For weeks, both those in the medical cannabis industry and those hoping to be a part of the recreational-use cannabis industry have raised their concerns about zoning proposals related to cannabis, namely those that came from Albuquerque Mayor Tim Keller’s office. But the council rejected all but one proposal from Keller’s administration.
Most of the concern from the cannabis industry was that the city would effectively zone out new cannabis retailers, manufacturers and retailers.
Keller’s office originally proposed barring cannabis retail stores from areas that are considered to be a Main Street Corridor, or sections of the city designed to be walkable with local businesses. Examples of Main Street Corridors in Albuquerque are Nob Hill, downtown and the Barelas neighborhood, just south of downtown.
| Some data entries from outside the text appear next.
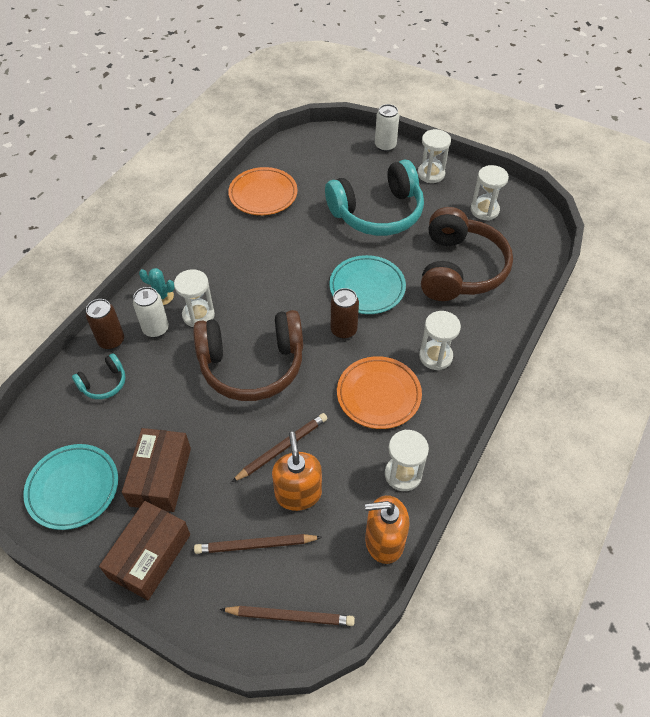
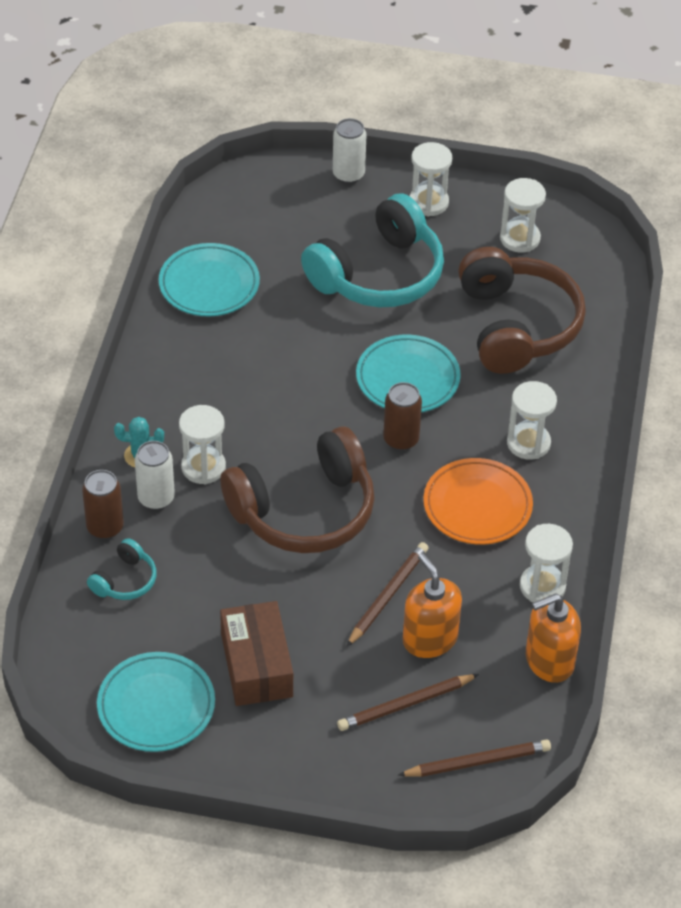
camera: 20 degrees left, 5 degrees down
(150, 556) = (289, 749): brown box -> none
(263, 194) = (209, 285): orange plate -> turquoise plate

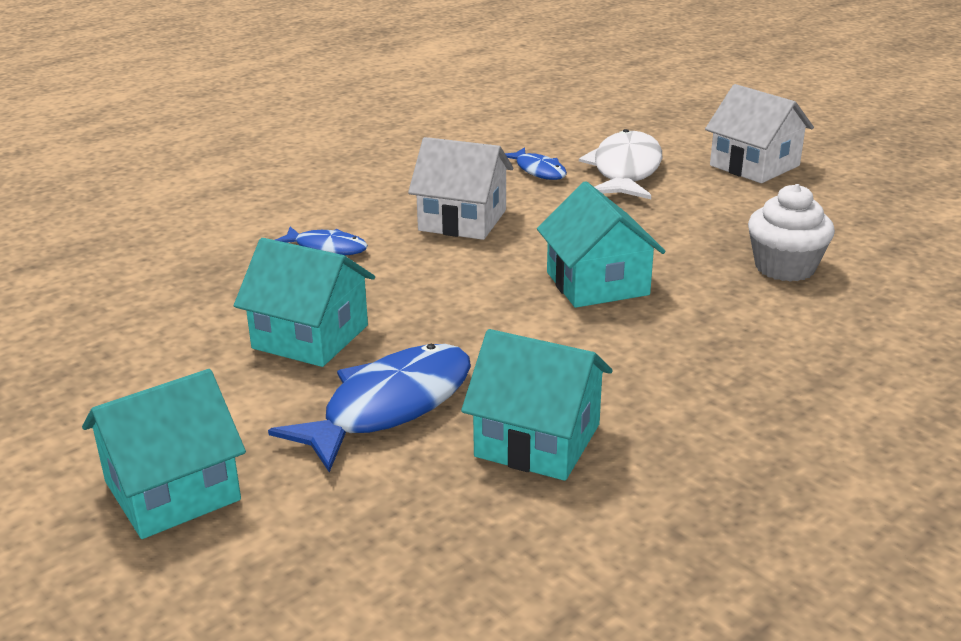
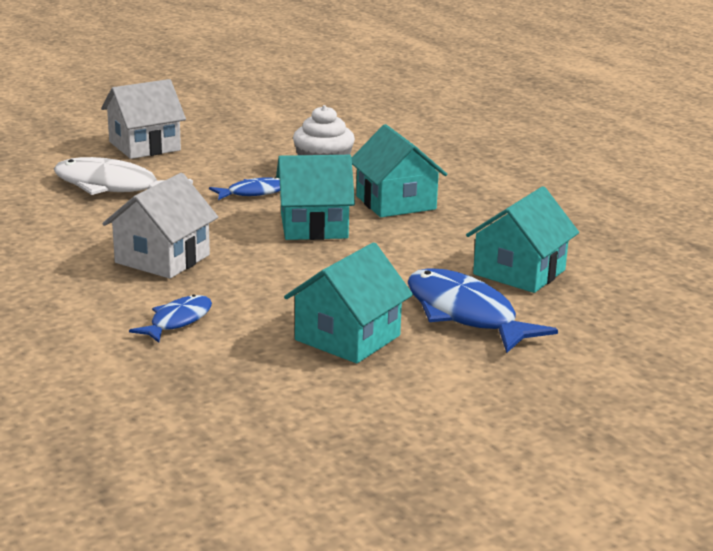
camera: 80 degrees left, 5 degrees down
(172, 491) = (559, 400): turquoise house -> turquoise house (396, 202)
(538, 171) = (80, 217): blue fish -> blue fish (253, 193)

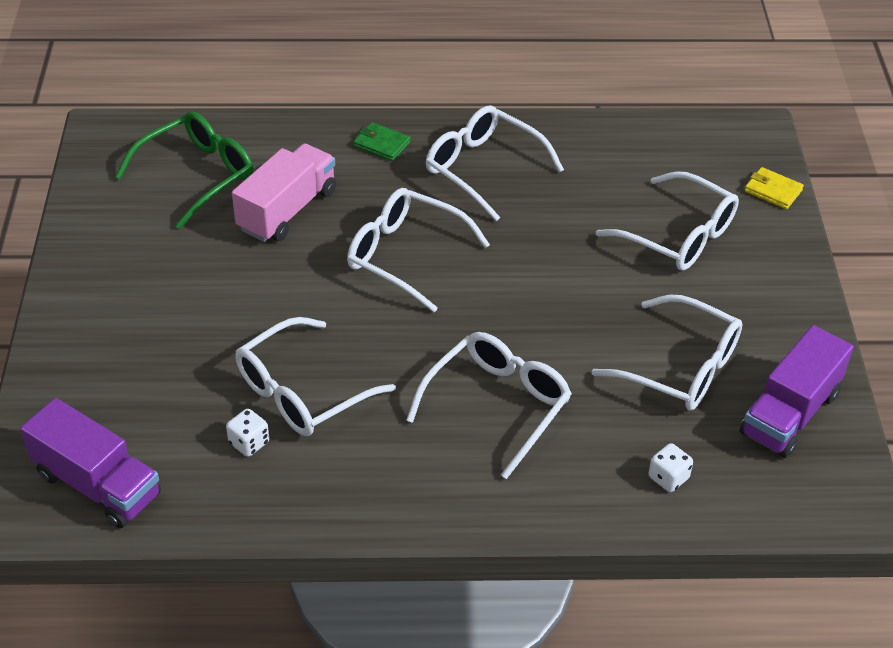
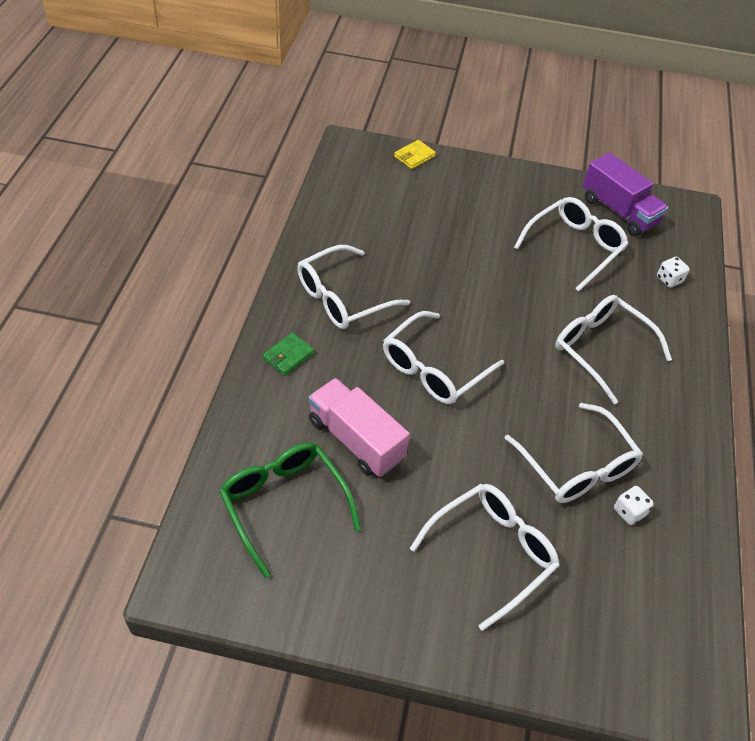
camera: 80 degrees left, 5 degrees up
(98, 484) = (671, 634): purple truck -> none
(679, 235) = (448, 213): white glasses -> white glasses (492, 553)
Keller’s proposal would have prohibited cannabis retail shops “abtutting” those areas, in addition to prohibiting them from being within 300 feet of areas zoned as residential. All but one councilor voted against the measure. Councilor Trudy Jones, who sponsored the proposal, said she ultimately decided to vote against the proposal after talking to local businesses along Central in the Nob Hill neighborhood.
“They would welcome having cannabis within our requirements, our laws and our regulations on Central, because they are dying,” Jones said.